■ **Goal of the exercise**
Read the material below and tally how many lines hold the word "Left", giving the number and nothing else.

[[ Records for the exercise, beginning ]]

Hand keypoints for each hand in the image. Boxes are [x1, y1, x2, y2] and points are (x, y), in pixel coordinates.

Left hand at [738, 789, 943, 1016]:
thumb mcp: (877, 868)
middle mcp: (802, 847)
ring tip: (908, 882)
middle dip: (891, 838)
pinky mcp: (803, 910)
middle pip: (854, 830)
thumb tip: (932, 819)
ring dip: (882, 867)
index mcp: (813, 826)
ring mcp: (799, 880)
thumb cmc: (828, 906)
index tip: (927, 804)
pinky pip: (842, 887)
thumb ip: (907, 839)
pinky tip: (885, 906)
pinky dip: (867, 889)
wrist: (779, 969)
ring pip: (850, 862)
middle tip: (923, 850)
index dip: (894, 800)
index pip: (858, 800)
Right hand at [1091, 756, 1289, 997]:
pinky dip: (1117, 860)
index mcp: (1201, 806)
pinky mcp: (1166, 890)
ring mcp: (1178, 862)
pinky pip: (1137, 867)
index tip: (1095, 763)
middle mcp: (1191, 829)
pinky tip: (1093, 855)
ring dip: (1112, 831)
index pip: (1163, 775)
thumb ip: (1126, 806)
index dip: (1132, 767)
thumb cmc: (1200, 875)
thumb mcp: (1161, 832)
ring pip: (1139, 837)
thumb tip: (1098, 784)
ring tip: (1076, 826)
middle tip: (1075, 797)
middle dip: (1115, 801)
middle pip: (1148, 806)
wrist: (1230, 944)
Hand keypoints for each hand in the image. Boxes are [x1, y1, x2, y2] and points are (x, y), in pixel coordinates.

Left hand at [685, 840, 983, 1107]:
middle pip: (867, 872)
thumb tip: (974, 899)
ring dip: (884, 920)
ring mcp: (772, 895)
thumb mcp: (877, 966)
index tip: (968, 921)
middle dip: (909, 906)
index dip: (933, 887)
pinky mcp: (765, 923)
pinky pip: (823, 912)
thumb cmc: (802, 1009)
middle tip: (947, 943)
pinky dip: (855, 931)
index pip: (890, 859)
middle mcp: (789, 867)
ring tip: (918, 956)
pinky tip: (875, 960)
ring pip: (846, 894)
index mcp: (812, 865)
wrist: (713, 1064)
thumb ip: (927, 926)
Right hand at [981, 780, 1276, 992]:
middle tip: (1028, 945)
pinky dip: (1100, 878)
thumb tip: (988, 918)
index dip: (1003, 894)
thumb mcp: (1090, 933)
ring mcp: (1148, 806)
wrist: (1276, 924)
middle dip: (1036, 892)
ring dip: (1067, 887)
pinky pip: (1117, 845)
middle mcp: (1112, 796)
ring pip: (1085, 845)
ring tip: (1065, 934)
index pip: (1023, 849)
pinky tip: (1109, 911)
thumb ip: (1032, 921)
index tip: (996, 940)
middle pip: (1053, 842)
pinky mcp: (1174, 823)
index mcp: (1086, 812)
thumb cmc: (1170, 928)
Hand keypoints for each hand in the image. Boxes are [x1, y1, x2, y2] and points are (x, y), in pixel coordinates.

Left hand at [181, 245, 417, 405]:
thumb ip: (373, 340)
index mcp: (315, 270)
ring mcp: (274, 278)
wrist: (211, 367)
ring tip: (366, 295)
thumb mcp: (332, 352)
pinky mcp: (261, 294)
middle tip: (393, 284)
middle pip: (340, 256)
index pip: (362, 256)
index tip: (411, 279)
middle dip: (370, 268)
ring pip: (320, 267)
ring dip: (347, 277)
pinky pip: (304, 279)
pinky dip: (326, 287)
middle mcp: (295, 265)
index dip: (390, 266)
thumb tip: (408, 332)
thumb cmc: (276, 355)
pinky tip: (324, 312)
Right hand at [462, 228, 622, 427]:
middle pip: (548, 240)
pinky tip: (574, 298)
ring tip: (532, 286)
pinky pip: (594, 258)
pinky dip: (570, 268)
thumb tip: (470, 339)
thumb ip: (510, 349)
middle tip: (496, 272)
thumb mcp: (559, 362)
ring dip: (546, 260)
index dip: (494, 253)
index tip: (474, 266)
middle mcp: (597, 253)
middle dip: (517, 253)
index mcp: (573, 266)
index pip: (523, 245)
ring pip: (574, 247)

[[ Records for the exercise, end ]]

■ **Worked solution**
3